Source: Functional Path Training: Coach John Wooden – A Twitter Coach
John Wooden died June 4, 2010 at age 99. Twitter was founded in 2006. He retired in 1975 thirty-one years before Twitter yet he was a twitter coach. Why? How? We know that Coach Wooden is acknowledged as one of the greatest coaches of all time in any sport. Fortunately during his last season coaching in 1974-75 two psychologists Roland Tharp & Ronald Gallimore studied his methods and reported on his coaching style. (Tharp, R. G. and Gallimore, R. (1976). Basketballs John Wooden: What a coach can teach a teacher. Psychology Today, 9 (8), 74-78. (Tharp & Gallimore, 1976)) In their observations of 2,326 discrete acts of teaching during thirty hours of practice they observed the following:
6.9% were compliments
6.6% were expressions of discipline
75% was PURE INFORMATION
They were short, punctuated, numerous and seldom longer that twenty seconds! There were no lectures or long drawn out harangues. There was minimal use of praise and reproofs. What does this have to with Twitter, not much directly until you think about what Twitter is intended to do – Get you message across in 140 Characters. That is what John Wooden did and he was doing it years before Twitter was invented. He was a Twitter coach before there was Twitter. There is a powerful lesson here for all of us to be Twitter coaches, know your message and convey that message in 20 seconds or less (140 Characters). If it is longer than that forget it, because the athlete is not going to get it. Be a Twitter coach and improve your effectiveness as a teacher.

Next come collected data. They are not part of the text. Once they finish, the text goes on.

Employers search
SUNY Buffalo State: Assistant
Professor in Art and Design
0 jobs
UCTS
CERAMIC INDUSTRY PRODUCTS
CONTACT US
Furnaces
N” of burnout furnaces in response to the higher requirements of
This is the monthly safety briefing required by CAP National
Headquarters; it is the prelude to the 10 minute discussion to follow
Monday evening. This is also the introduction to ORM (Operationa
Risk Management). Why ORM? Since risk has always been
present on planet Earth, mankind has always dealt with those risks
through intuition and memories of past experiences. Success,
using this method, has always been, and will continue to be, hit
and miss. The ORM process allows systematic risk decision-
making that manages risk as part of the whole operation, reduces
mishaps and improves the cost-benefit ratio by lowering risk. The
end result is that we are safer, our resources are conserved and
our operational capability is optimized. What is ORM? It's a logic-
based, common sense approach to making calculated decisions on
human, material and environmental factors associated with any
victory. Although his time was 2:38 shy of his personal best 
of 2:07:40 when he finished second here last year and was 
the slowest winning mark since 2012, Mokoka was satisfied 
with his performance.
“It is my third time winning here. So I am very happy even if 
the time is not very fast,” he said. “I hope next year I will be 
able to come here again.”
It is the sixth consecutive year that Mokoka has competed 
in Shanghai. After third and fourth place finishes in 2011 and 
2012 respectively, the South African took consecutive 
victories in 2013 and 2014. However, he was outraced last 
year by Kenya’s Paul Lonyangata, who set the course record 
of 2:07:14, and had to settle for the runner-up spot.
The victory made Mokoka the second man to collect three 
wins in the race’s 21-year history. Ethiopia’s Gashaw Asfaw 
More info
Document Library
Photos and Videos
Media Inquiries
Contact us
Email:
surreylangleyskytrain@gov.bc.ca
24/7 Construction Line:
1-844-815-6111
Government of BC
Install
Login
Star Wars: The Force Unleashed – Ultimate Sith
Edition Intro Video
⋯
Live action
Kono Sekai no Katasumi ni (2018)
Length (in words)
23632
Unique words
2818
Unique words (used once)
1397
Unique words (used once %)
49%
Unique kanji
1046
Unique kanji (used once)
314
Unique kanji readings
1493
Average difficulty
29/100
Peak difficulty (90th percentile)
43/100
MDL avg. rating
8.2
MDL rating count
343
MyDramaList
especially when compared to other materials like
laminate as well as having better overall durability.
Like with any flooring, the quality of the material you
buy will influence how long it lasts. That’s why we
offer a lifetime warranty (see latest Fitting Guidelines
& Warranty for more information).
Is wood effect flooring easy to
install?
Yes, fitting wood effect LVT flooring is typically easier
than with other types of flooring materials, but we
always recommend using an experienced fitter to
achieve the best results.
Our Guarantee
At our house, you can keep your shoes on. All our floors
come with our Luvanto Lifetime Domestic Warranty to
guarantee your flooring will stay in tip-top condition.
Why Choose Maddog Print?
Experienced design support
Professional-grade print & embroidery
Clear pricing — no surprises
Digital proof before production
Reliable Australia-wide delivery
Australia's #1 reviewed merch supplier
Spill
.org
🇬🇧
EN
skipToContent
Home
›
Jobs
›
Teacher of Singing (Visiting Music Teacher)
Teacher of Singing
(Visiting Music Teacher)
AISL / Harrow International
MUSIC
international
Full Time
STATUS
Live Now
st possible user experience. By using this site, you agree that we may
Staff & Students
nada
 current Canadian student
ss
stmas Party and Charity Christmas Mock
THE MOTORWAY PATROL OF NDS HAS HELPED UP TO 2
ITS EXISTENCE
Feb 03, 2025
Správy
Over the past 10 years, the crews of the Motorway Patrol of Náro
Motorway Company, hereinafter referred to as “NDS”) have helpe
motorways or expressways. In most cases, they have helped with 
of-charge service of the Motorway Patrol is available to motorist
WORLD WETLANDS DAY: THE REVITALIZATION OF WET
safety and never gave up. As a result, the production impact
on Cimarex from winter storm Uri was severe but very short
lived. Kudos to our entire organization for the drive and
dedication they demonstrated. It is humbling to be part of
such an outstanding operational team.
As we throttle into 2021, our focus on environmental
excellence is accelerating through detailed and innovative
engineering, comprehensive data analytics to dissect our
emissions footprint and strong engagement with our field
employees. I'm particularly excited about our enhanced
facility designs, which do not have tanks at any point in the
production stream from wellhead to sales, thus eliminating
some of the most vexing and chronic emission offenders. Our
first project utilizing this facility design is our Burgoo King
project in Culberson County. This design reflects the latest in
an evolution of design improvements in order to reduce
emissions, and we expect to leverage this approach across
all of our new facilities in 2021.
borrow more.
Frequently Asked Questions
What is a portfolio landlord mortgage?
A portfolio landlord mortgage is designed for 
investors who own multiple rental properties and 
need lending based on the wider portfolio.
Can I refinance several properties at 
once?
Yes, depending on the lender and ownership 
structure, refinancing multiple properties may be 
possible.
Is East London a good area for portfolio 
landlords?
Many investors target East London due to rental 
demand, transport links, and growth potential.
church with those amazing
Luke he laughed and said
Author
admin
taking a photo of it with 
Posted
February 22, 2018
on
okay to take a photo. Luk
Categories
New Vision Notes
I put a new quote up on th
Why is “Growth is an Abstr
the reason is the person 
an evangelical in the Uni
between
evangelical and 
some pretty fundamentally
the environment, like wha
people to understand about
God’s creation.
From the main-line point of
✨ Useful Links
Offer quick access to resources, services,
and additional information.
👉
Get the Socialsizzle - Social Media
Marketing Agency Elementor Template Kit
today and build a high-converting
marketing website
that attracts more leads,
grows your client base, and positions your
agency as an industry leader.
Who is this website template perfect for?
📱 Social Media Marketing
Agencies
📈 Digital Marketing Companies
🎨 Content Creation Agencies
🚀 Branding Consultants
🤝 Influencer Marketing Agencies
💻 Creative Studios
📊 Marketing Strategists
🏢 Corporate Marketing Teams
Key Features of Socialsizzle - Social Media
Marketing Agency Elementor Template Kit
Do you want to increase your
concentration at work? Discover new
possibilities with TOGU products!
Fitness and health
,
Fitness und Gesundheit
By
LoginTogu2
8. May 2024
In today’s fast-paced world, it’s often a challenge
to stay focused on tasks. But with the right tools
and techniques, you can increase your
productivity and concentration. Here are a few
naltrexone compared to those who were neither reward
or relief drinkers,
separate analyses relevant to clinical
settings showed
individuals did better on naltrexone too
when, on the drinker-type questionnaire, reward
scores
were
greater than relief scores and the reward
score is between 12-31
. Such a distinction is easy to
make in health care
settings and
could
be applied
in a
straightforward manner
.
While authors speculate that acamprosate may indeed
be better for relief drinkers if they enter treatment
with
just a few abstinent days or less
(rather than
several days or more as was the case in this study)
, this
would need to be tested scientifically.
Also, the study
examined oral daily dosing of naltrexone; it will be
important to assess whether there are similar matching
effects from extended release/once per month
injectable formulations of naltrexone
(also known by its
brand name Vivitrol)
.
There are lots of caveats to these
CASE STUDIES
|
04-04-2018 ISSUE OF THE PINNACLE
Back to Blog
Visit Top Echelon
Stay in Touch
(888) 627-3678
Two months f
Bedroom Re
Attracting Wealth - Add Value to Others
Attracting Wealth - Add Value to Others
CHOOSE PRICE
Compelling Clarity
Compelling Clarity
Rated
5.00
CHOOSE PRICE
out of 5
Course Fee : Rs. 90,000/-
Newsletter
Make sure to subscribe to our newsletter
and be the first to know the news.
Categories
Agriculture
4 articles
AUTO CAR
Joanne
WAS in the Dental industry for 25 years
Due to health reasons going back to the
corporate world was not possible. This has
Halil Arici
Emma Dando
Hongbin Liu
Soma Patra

If you want to learn more Wooden’s teaching methods I suggest you read Yo Haven’t Taught Until They Have Learnedby Swen Nater & Gallimore and a 2004 follow-up to Gallimore & Tharp’s original study in the Sport Psychologist journal (Gallimore & Tharp, 2004). For additional insights into his growth as a coach I suggest you read: Wooden: A Coaches Life by Seth Davis. His success did not happen by chance. It was an unbeatable combination of impeccable preparation and sound teaching.